Since the start of the "Green Revolution," farming methods have undergone significant transformation. The new agricultural techniques pushed in the latter half of the 20th century are referred to as the "green revolution." In the 1940s, American scientist Norman Borlaug created new, high-yield wheat types that were immune to disease. Mexico was able to produce more wheat than was required by its own population by combining Borlaug's wheat varieties with modern, mechanised agricultural technology, which resulted in Mexico being a wheat exporter by the 1960s. The 1950s and 1960s saw the global adoption of the Green Revolution's innovations as a result of its success in Mexico. In order to ensure that the populace had enough food, India utilised green revolution technologies in the early 1960s. High-yield varieties, or domesticated plants cultivated specifically to respond to fertilisers and produce a higher amount of grain per acre sown, were the type of crops developed during the Green Revolution. The farming methods used for the new crop kinds were very different from those used in the past. Under the Green Revolution, extensive use of chemical fertilisers, herbicides, and weedicides became essential components of agriculture. Crop growth requires extensive irrigation. In order to meet the ensuing increased need for enormous amounts of water, vast reservoirs, irrigation canal systems, and excessive groundwater use in areas with a lack of water were built.

Processing crops with high yields required mechanisation. In most places, manual labour was replaced by tractors, harvesters, and other machinery. But as time goes on, the Green Revolution is being criticised more and more for its wasteful and harmful methods that harm the land and water supplies. It is held accountable for social, economic, and political changes in the community and has significantly impacted traditional natural resource management methods in several regions of India.

Challenges Faced by Agriculture

For even the most basic food requirements, an expanding population calls for greater food production. Although new farming techniques, such those used in the "green revolution," increased food production, they had a severe impact on the soil.
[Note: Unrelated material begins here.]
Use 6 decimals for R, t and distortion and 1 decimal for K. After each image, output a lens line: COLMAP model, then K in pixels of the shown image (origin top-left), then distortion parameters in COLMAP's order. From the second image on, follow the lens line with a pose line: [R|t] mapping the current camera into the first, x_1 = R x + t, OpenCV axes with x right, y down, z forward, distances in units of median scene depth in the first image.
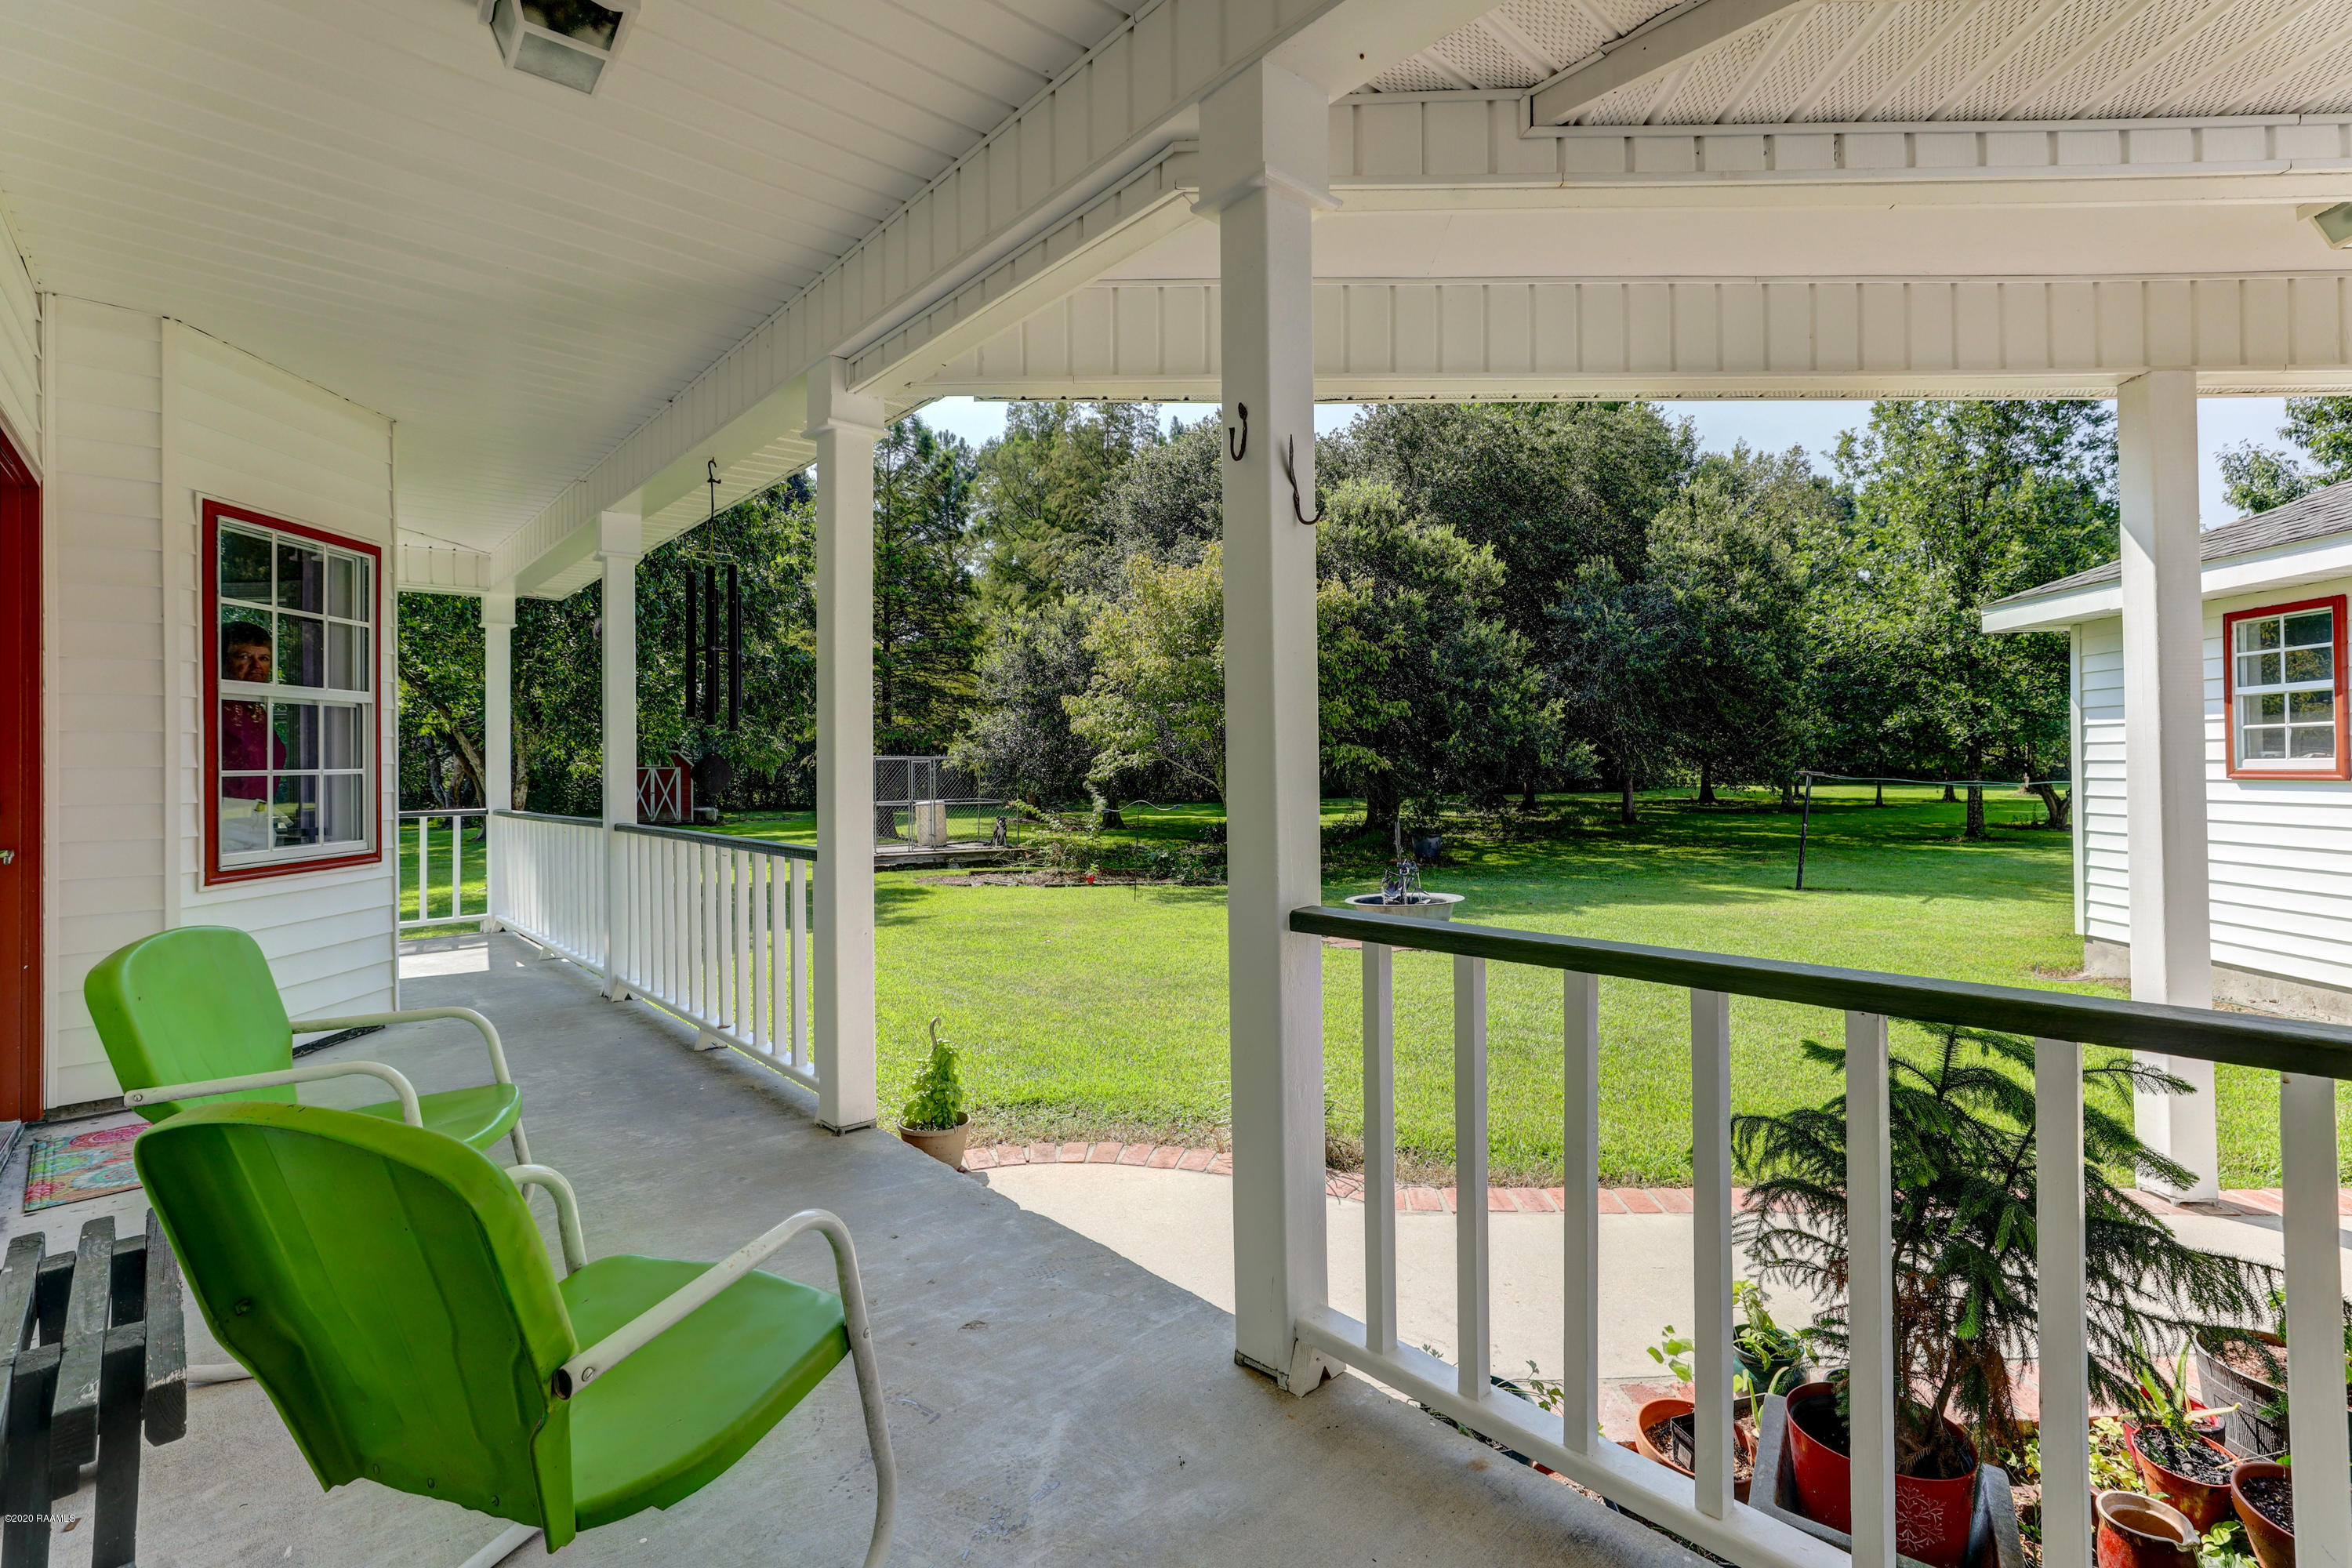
lens RADIAL K [[1089.4, 0, 1176.0], [0, 1089.4, 784.0], [0, 0, 1]] dist [0.000612, 0.000316]
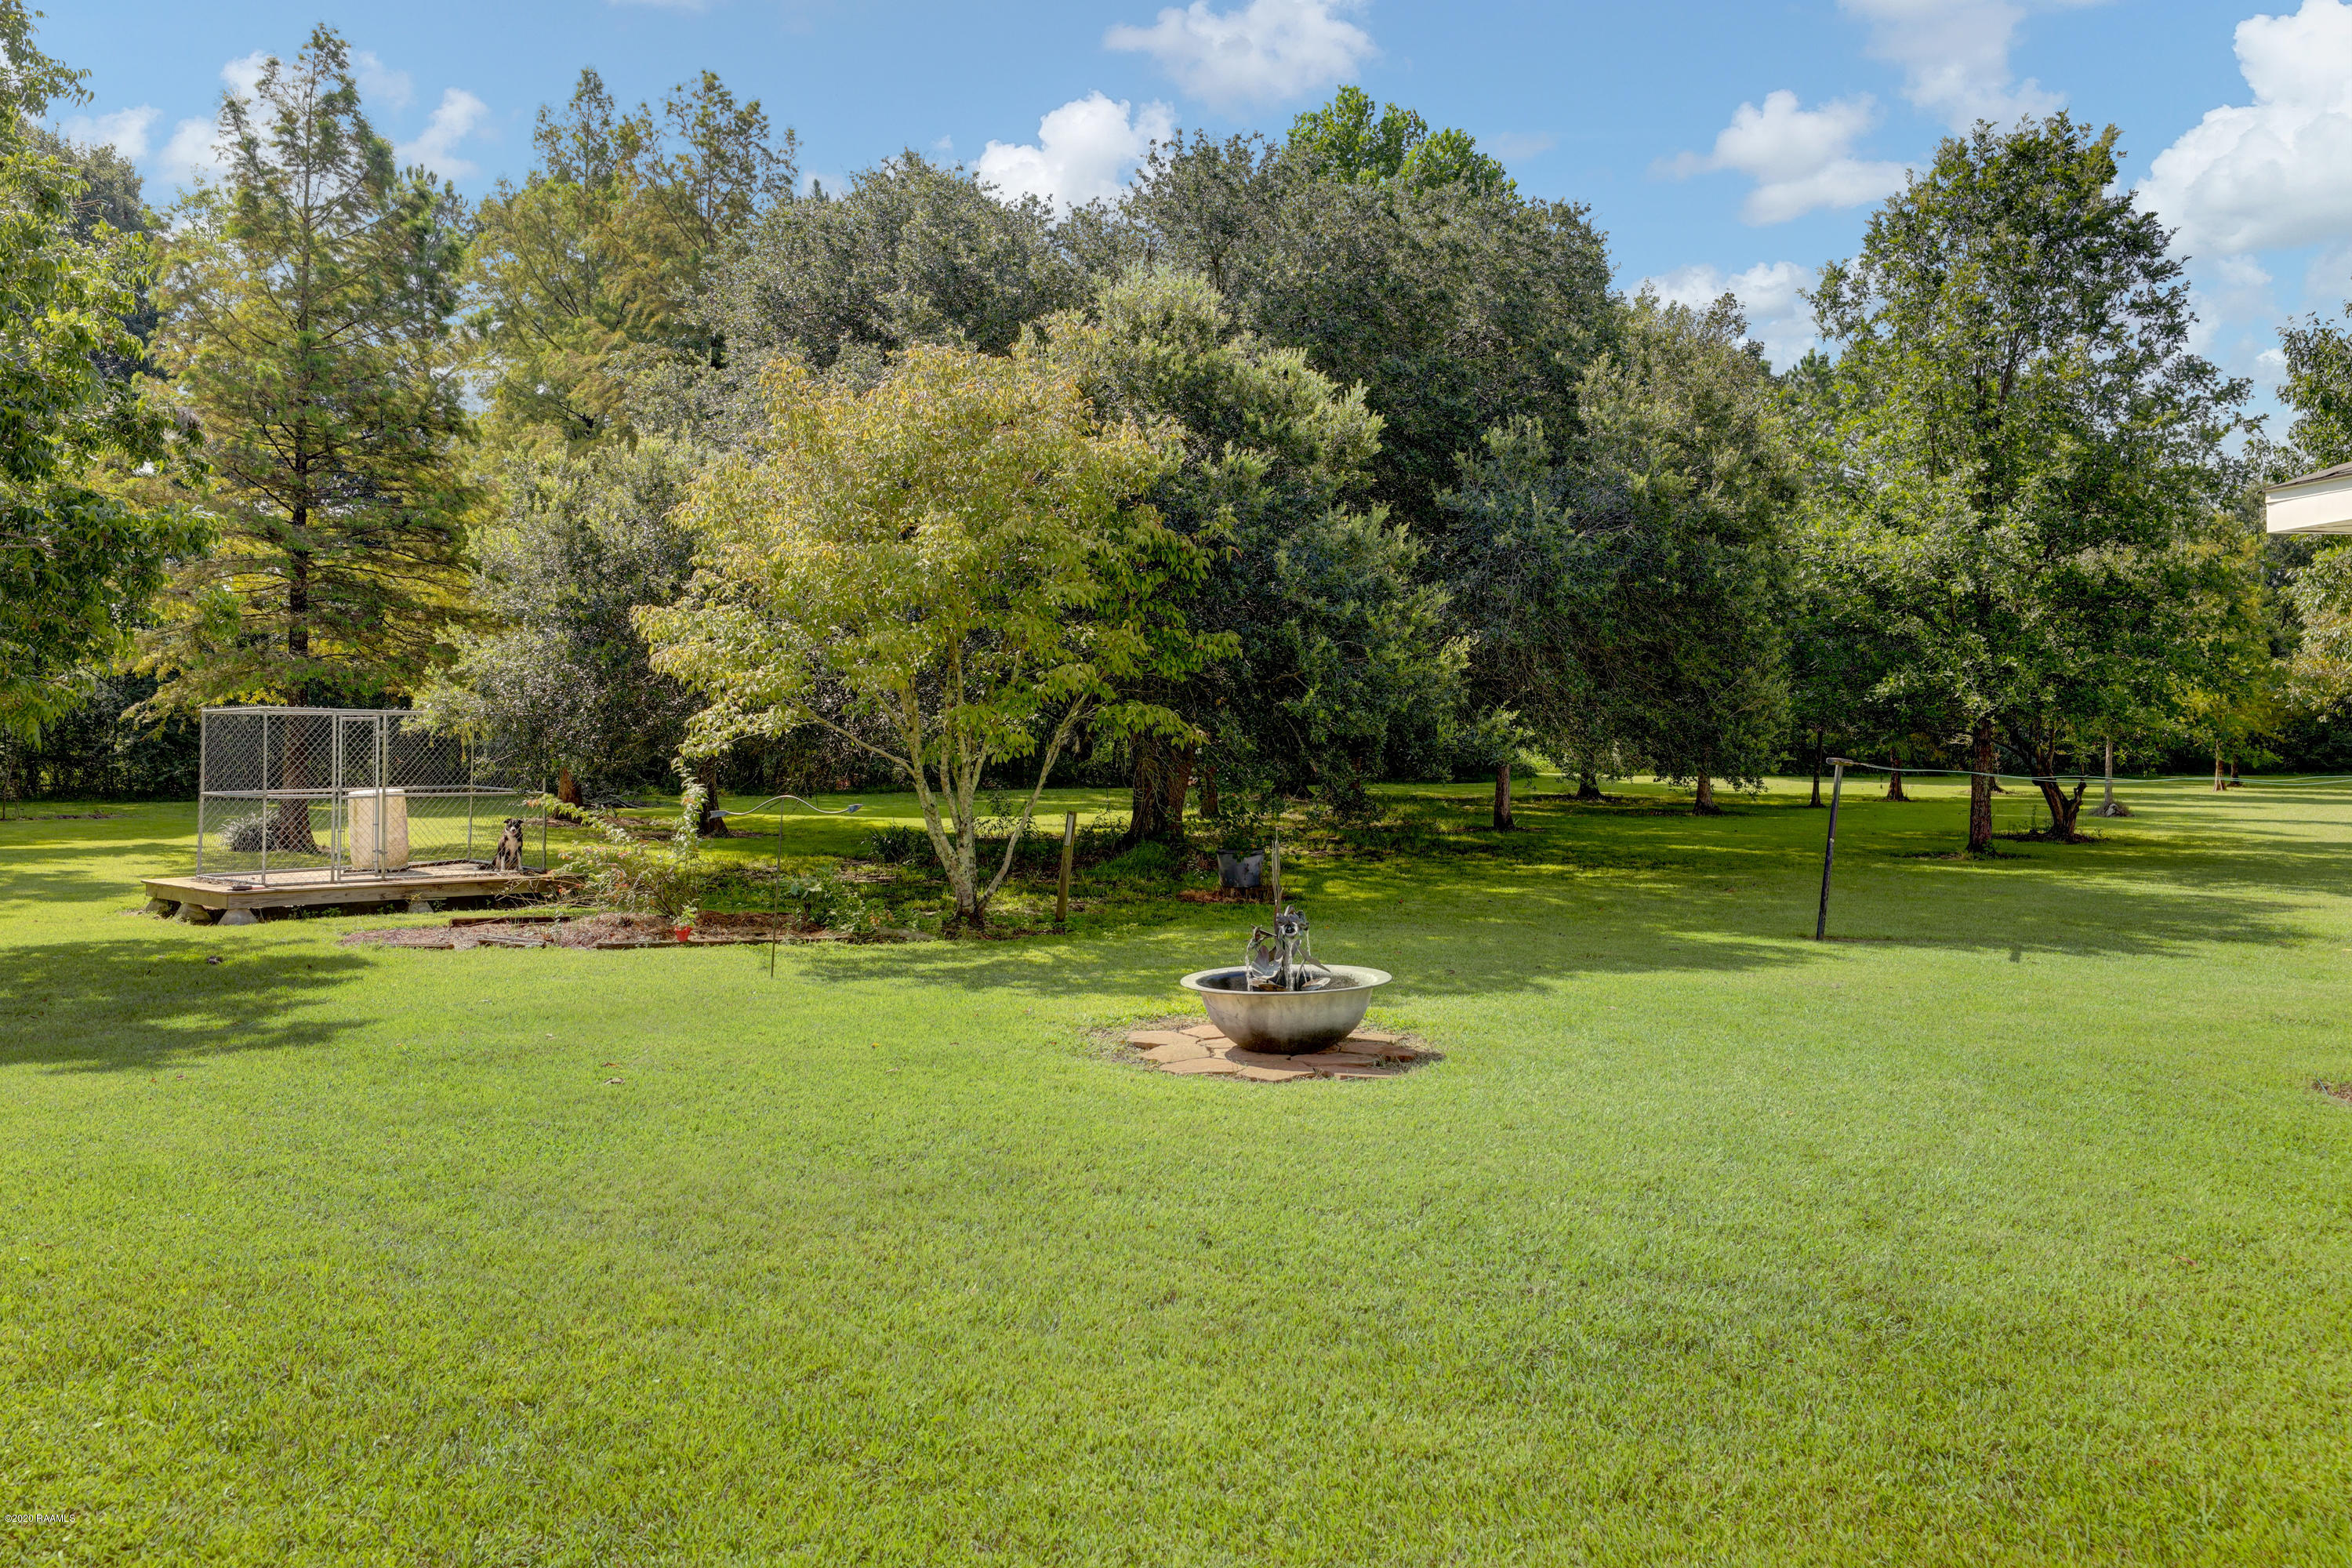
lens RADIAL K [[1618.4, 0, 1178.3], [0, 1618.4, 752.6], [0, 0, 1]] dist [0.000738, 0.025504]
pose [[0.973078, 0.013799, 0.230062, -0.020304], [-0.012099, 0.999888, -0.008799, -0.001344], [-0.230157, 0.005779, 0.973136, 0.111954]]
In many areas of India, these practises led to soil degradation and overuse of the land. Due to competition from other intensive uses like mining, industrialization, and urbanisation, land has become a very expensive commodity. Despite providing a living for a sizable percentage of India's population, farming has recently lost its economic viability. To transform farming into a sustainable and profitable natural resource management practise, it is vital to use the right management techniques.